Sunday 6 March 2022
Here we are, once again, in March. A dreary damply chilly month, but one that is redeemed by the knowledge that any snow will be followed in a few days by melting, rather than by weeks of frigidity. And, wet and unpleasant as it is, after a cold winter the dank interludes when the temperature creeps into the thirties and sometimes the forties seem harbingers of spring.
My recovery continues smoothly and quickly. I am four days away from the point when I transition from not being allowed to lift more than ten pounds to being able to do anything. It would be quite wonderful if the body really worked this way: if, in the midst of a state of tremulous of frailty, a surge would erupt and rush through my body—muscles swelling, sinews knitting, chest expanding—and like a superhero casting off his disguise I would burst forth from the cocoon of convalescence.
Sadly, I expect no eruption, no surge, no bursting forth. I will instead be sensible and temper my enthusiasm. I recognize that rules are necessarily artificial things that attempt draw clear boundaries in situations characterized by gradual change. We understand that a rule is most effective if it can be remembered and followed (and perhaps enforced); its accuracy has little to do with its effectiveness. I wonder if, one day, perhaps not so far off, we might have computerized agents that would guide us more gradually. ‘You can lift fifteen pounds, this week,‘ such an agent might say. As I convalesced, it would gradually decrease the constraints; it might be aided, perhaps, by the use of sensors to gauge my degree of activity and whether the body is responding well, or not. It is not far-fetched, I think, to imagine that devices that can track our pulse and pace and blood oxygen levels, might be able to detect the subtle physical remonstrances though which the body says, ‘hey, that was a little bit much.’
Yesterday, spurred by the continuing deterioration of our Markut lime—which lives happily outside in the summer, and winters unhappily inside, increasingly beset by scale—I transgressed the spirit, if not necessarily the letter, of the rule. Normally, about every six weeks during the winter, there will be a warmish interlude, and I take the opportunity to take the lime tree outside for a shower. It’s the only way I’ve found to effectively combat scale: set the hose’s nozzle to jet, and blast the leaves and stems with pressurized water. It is wet and chilly work, and takes its toll in tattered leaves, but I’ve found nothing else nearly as effective. This winter the six-week rhythm was undone by my surgery and ensuing convalescence. As I slowly recovered my strength and stamina, the lime tree ominously journeyed in the opposite direction, scale gradually colonizing its leaves and stems, resulting in an increasing drizzle of sap that left the leaves shiny and the floor sticky. Armed with paper towels dosed in rubbing alcohol I tried to stem the tide, but, as in the past, such manual measures only slowed the advance. Yesterday, as the tree began to drop leaves, I felt I had to act.
The issue, of course, is that the lime tree—a dwarf, but nevertheless three feet tall and in a pot to match—undoubtedly weighs in at considerably more than ten pounds. Quite the quandary. But I’d come up with a clever solution. A hand truck! It lived in the garage, and was intended for moving furniture about, but I realized that the lime-tree-and-pot could be slid onto the handtruck, and rolled smoothly outside, and let gently down the stairs to the theater of shower operations. We will move rapidly past the issue of the weight of the solid-steel handtruck, tarrying only to note that it can be pulled and moved by leverage and leaning rather than lifting. Not such a great transgression, if, indeed, it was any transgression whatsoever. And, of course, I was only five days away from the ‘you-can-do-anything’ zone, so surely there would be a bit of leeway.

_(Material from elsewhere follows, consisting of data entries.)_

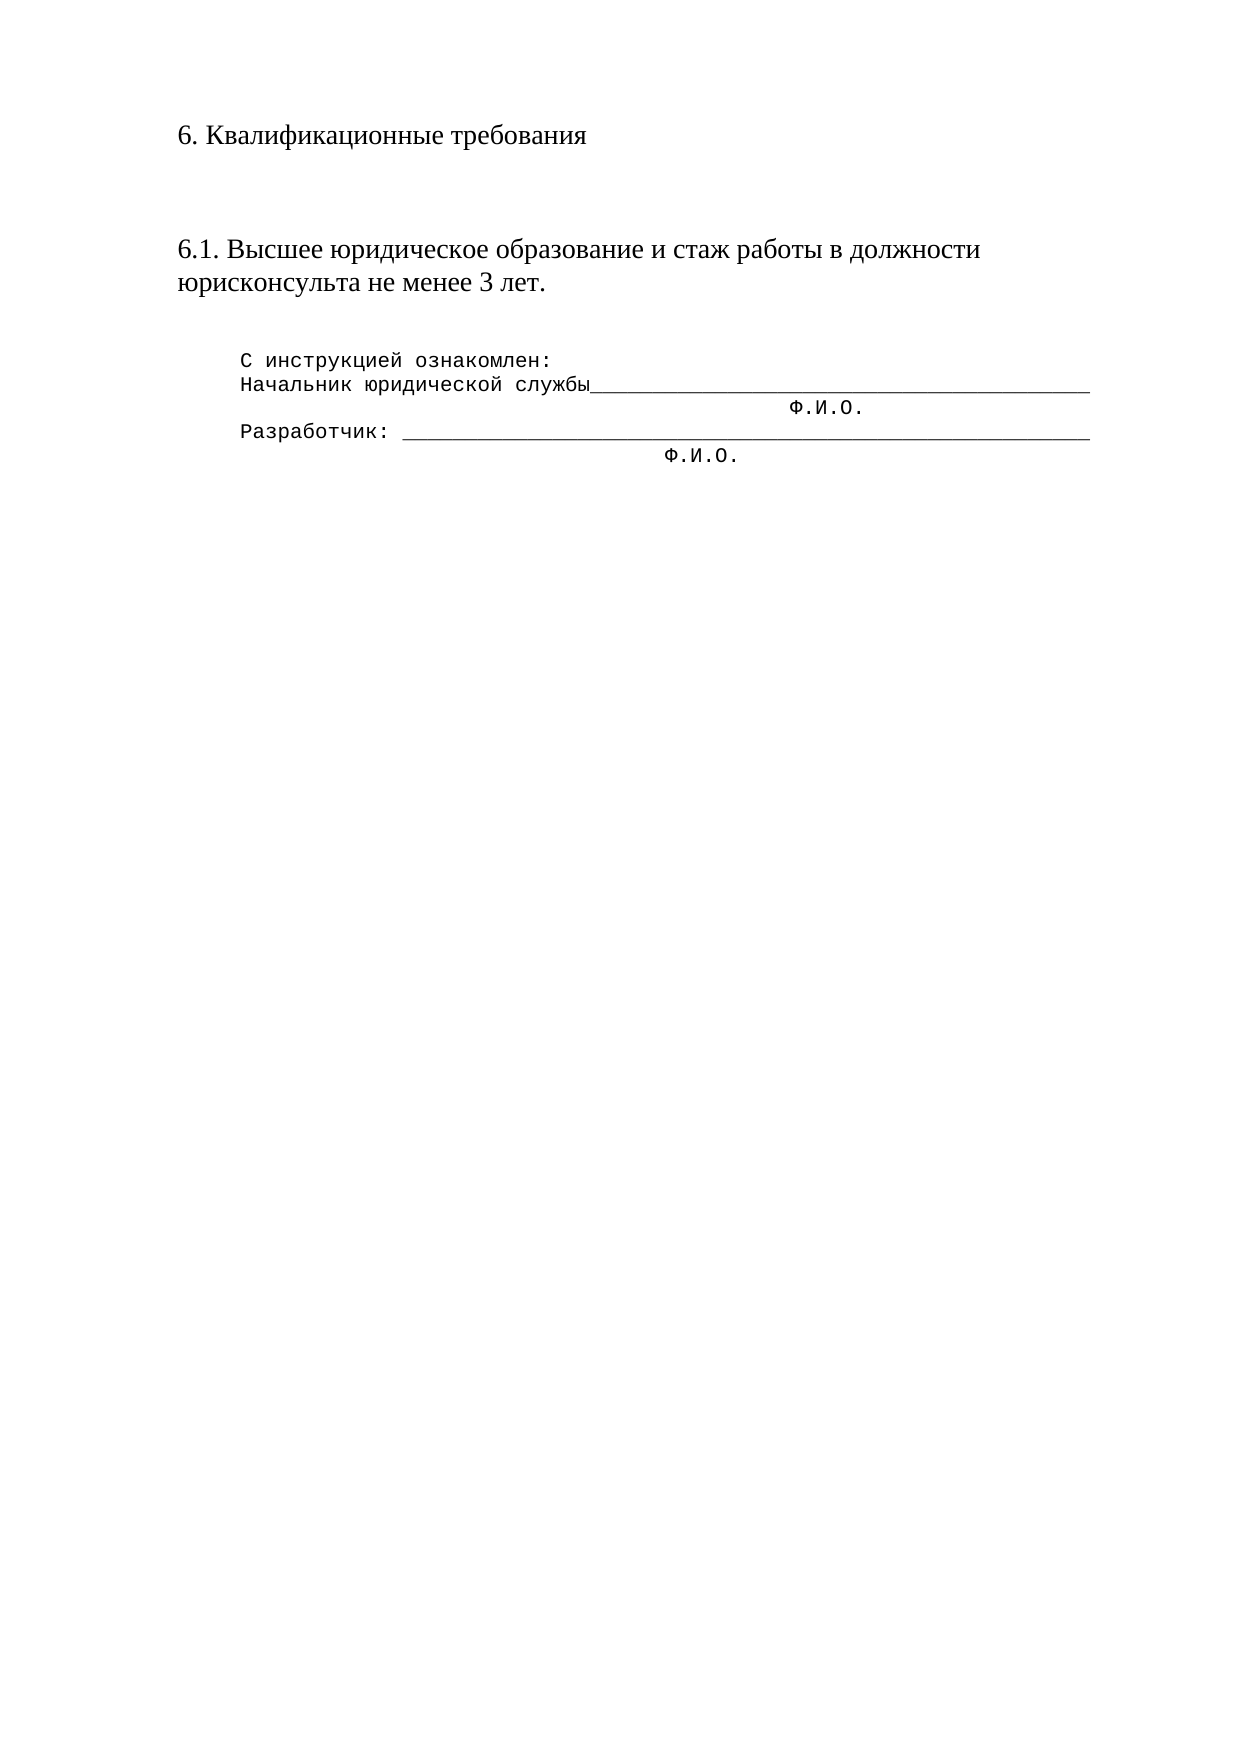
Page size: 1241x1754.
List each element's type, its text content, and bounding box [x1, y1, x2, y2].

text С инструкцией ознакомлен: [177, 350, 1152, 374]
text 6. Квалификационные требования [177, 118, 1152, 151]
text Ф.И.О. [177, 397, 1152, 421]
text Начальник юридической службы________________________________________ [177, 374, 1152, 397]
text Разработчик: _______________________________________________________ [177, 421, 1152, 445]
text Ф.И.О. [177, 445, 1152, 468]
text 6.1. Высшее юридическое образование и стаж работы в должности юрисконсульта не менее 3 лет. [177, 232, 1152, 297]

All went well. The hand truck worked admirably. The lime tree bumped gently down the four stairs of the back porch, endured its shower, and bumped smoothly back up to its place in the sunny southwest corner of the kitchen. I was unaffected, due either to good planning or an over-cautious rule. The lime tree, on the other hand, left about half its leaves behind, with, presumably, a much greater proportion of the scale. Although bedraggled, I think it will survive until it can be returned to its natural habitat sometime in April, where some combination of unfiltered sunlight and predatory insects will bring the scale under control.